Helyn destaca que o processo requer diálogo interfederativo e fluxos de
regulação conjuntos para diagnosticar onde estão os gargalos e qual seria a
realocação mais útil desse estrutura.
"É
preciso que toda a equipe interdisciplinar esteja apta para atuar nesse tipo de
serviço. Um desafio não menor é a questão da atração e fixação de profissionais
especializados no interior do estado. Este problema ainda é persistente e
explicado por diversos fatores. Uma UTI não está isolada de outros setores de
um hospital. Precisa dialogar com o pessoal da cirurgia, dos exames, da
emergência", frisa a professora Carmem Leitão.
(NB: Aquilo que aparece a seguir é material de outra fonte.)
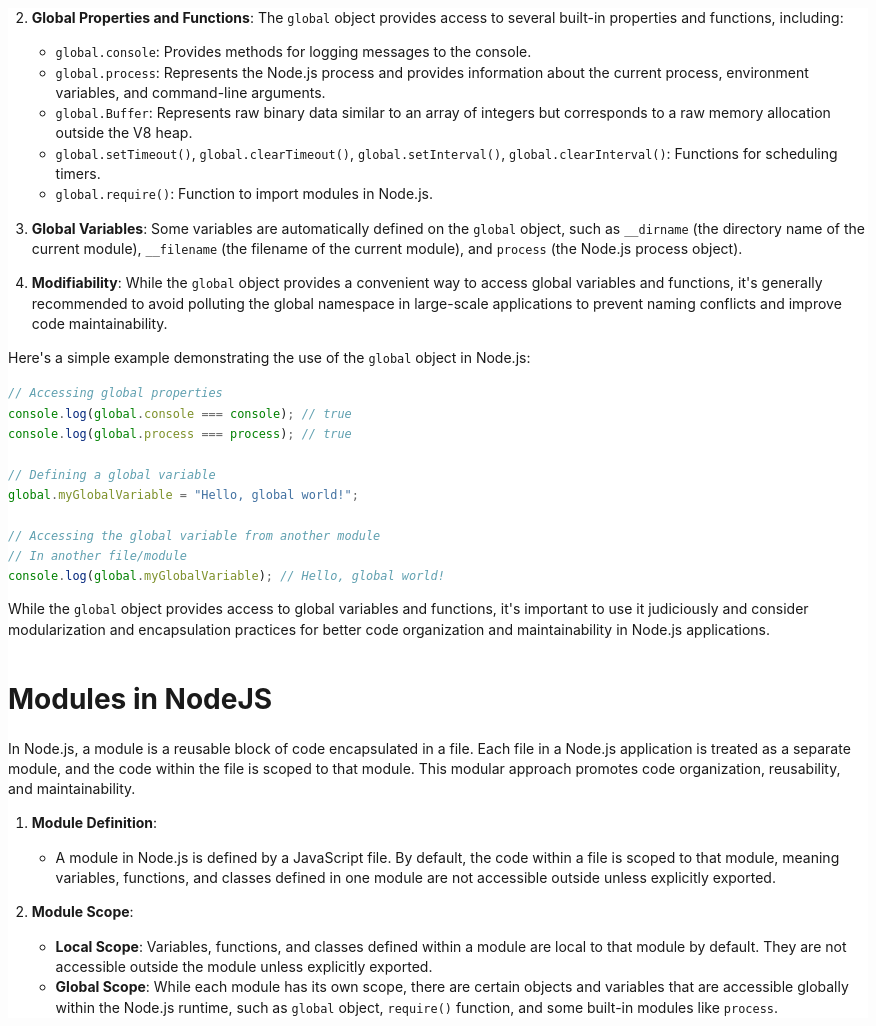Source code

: 2. **Global Properties and Functions**: The `global` object provides access to several built-in properties and functions, including:

   - `global.console`: Provides methods for logging messages to the console.
   - `global.process`: Represents the Node.js process and provides information about the current process, environment variables, and command-line arguments.
   - `global.Buffer`: Represents raw binary data similar to an array of integers but corresponds to a raw memory allocation outside the V8 heap.
   - `global.setTimeout()`, `global.clearTimeout()`, `global.setInterval()`, `global.clearInterval()`: Functions for scheduling timers.
   - `global.require()`: Function to import modules in Node.js.

3. **Global Variables**: Some variables are automatically defined on the `global` object, such as `__dirname` (the directory name of the current module), `__filename` (the filename of the current module), and `process` (the Node.js process object).

4. **Modifiability**: While the `global` object provides a convenient way to access global variables and functions, it's generally recommended to avoid polluting the global namespace in large-scale applications to prevent naming conflicts and improve code maintainability.

Here's a simple example demonstrating the use of the `global` object in Node.js:

```javascript
// Accessing global properties
console.log(global.console === console); // true
console.log(global.process === process); // true

// Defining a global variable
global.myGlobalVariable = "Hello, global world!";

// Accessing the global variable from another module
// In another file/module
console.log(global.myGlobalVariable); // Hello, global world!
```

While the `global` object provides access to global variables and functions, it's important to use it judiciously and consider modularization and encapsulation practices for better code organization and maintainability in Node.js applications.

# Modules in NodeJS

In Node.js, a module is a reusable block of code encapsulated in a file. Each file in a Node.js application is treated as a separate module, and the code within the file is scoped to that module. This modular approach promotes code organization, reusability, and maintainability.

1. **Module Definition**:

   - A module in Node.js is defined by a JavaScript file. By default, the code within a file is scoped to that module, meaning variables, functions, and classes defined in one module are not accessible outside unless explicitly exported.

2. **Module Scope**:

   - **Local Scope**: Variables, functions, and classes defined within a module are local to that module by default. They are not accessible outside the module unless explicitly exported.
   - **Global Scope**: While each module has its own scope, there are certain objects and variables that are accessible globally within the Node.js runtime, such as `global` object, `require()` function, and some built-in modules like `process`.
"Além dos leitos de UTI, ampliamos a quantidade de
respiradores. Muitos municípios estratégicos receberam respiradores para
apoiar, para que a equipe tivesse segurança de intubar o paciente e esperar o
leito de UTI", acrescenta Sayonara Cidade, presidente do Conselho das Secretarias
Municipais da Saúde do Ceará (Cosems/CE). Dentre os critérios que devem ser
avaliados para a quantidade de leitos que deve permanecer estão a equipe,
especialidades, serviço de apoio ao diagnóstico, porte do hospital.